Wednesday, May 5, 2010

Romancing the Cloud

The “Cloud Economics 101” panel discussion at yesterday’s Government Cloud Computing conference in Washington, DC created a fascinating juxtaposition between the industry’s top thought leaders and the government IT executives still struggling with how the cloud applies to their specific needs.

Let’s start with the vendors with representatives on the panel -- EMC, Cisco, Intel, VMware, Terremark and Lockheed Martin. Combined, these market leaders represent billions of dollars in annual IT, network and security spending by government and corporate customers. (Full disclosure: I attended yesterday’s panel discussion as a guest of EMC.)

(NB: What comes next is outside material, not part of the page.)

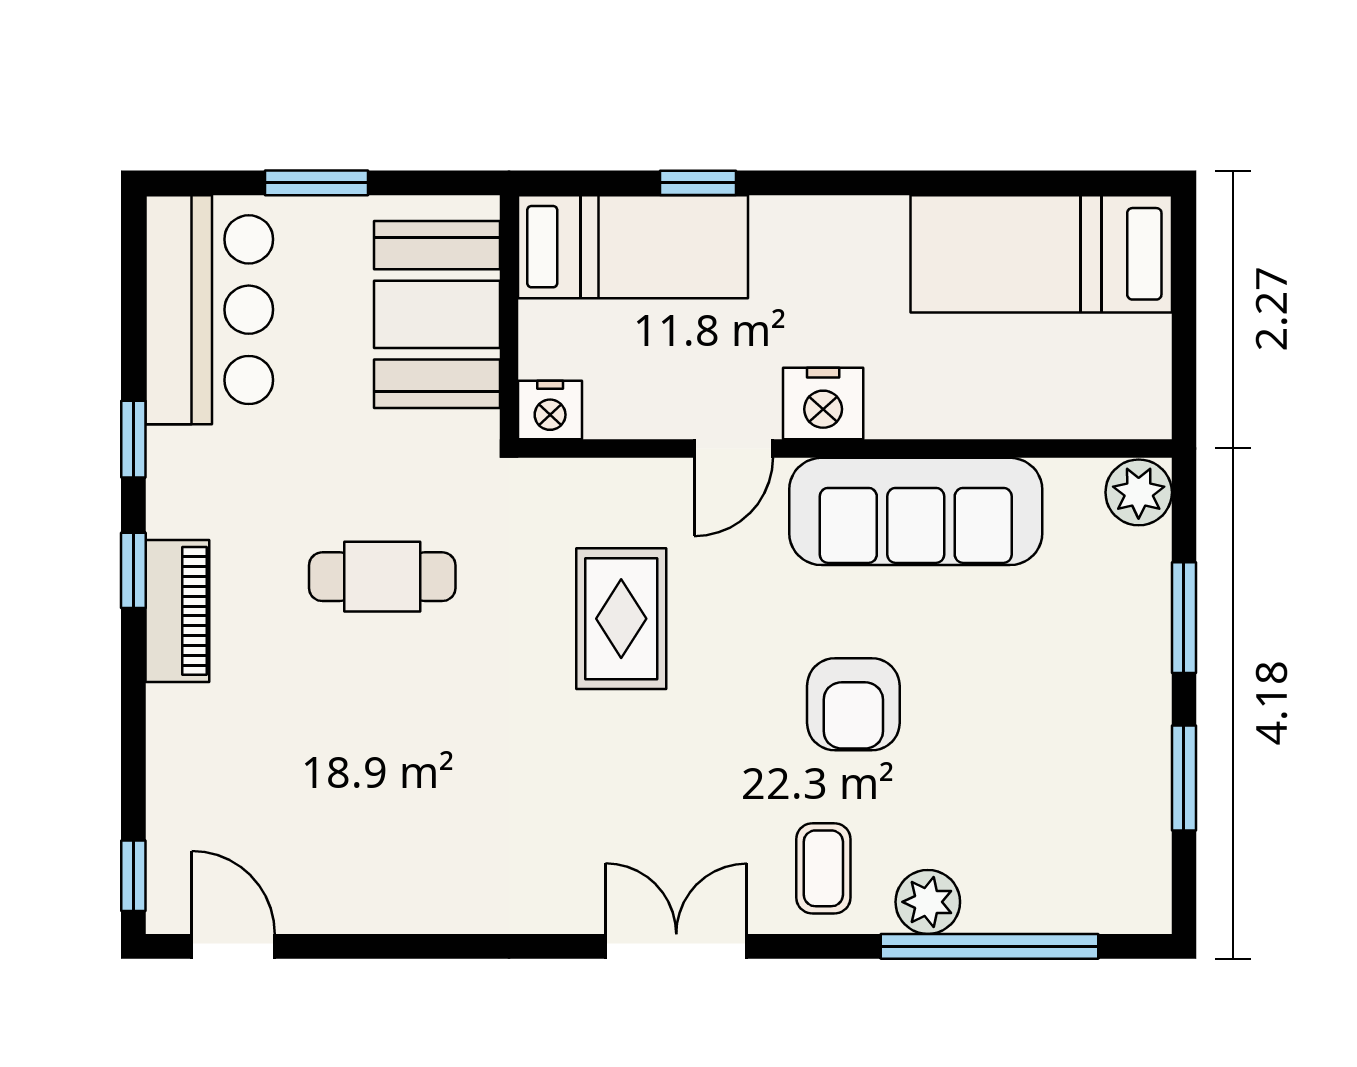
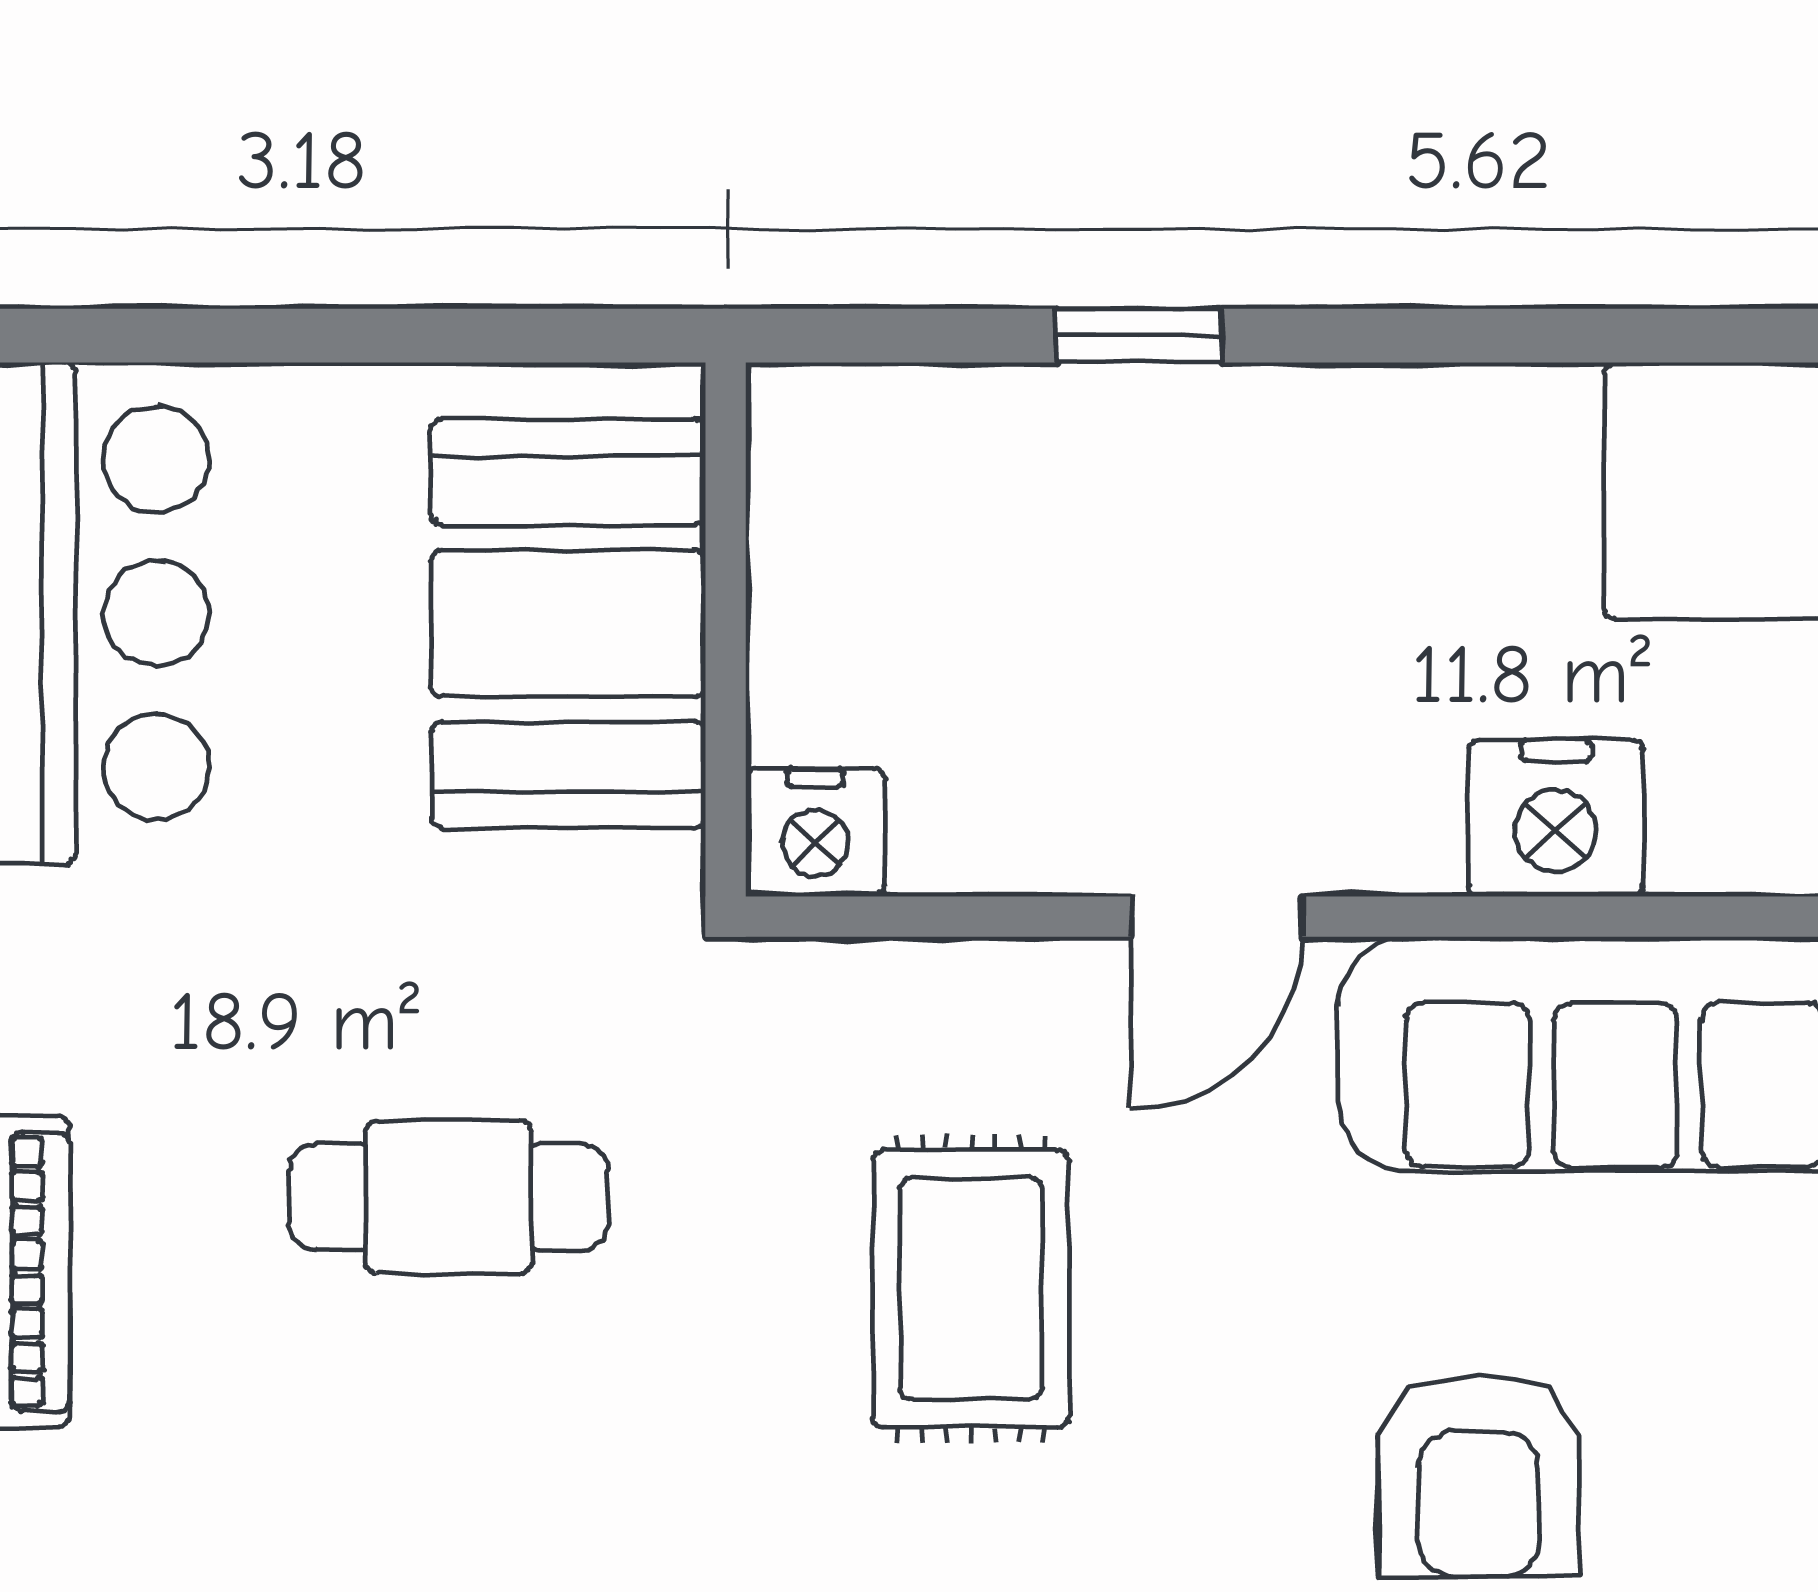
window: (317, 183) -> (305, 336), removed
bed: (633, 247) -> (997, 475), removed
nightstand: (823, 403) -> (1556, 818), moved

The panelists did a superb job outlining the business case for cloud adoption, including:

1. Maintaining continuity of operations (COOP) when faced with a natural disaster, terrorist act or other form of disruption. Just consider the impact this week of flooding in Nashville on business and government activities.

2. Managing costs and ensuring reliability in an environment often defined by unpredictable computing requirements. EMC’s Tim Harder used the term “burst-ability” to describe a customer’s ability to tap into additional computing resources via the cloud, as needed.

3. Embracing a more green or sustainable IT environment through a reduction in power consumption.

4. Realizing the capability, feature and cost benefits from the economies of scale approach a cloud provider can deliver. The vendor is able to make more frequent financial investments in their infrastructure because the costs are spread across a myriad of customers and/or users.

When it came time for Q&A, many of the attendee inquiries focused on more pedestrian issues, such as how to justify the move to the cloud to internal decision-makers and ways to mitigate the cultural issues that arise with any enterprise shift.

One attendee asked, “Do we have to fire all of our IT people?”

Understandably, the issue of security was also a hot topic of discussion because of profile incidents that have plagued government agencies.

Panelist Barry Sheward of Lockheed Martin who has an extensive security background suggested that cloud computing can actually improve an organization’s security because of the management function.

EMC’s Harder brought the panel discussion to a close with a suggestion for attendees who have yet to adopt cloud computing in their environment.

“Select an application to become cloud-enabled and measure return on investment,” he said. “View this as a test to establish a baseline your agency can then use to evaluate how to best incorporate the cloud into your operations.”

EMC's Tim Harder and Alex Hart of VMware chat at the conclusion of the panel discussion.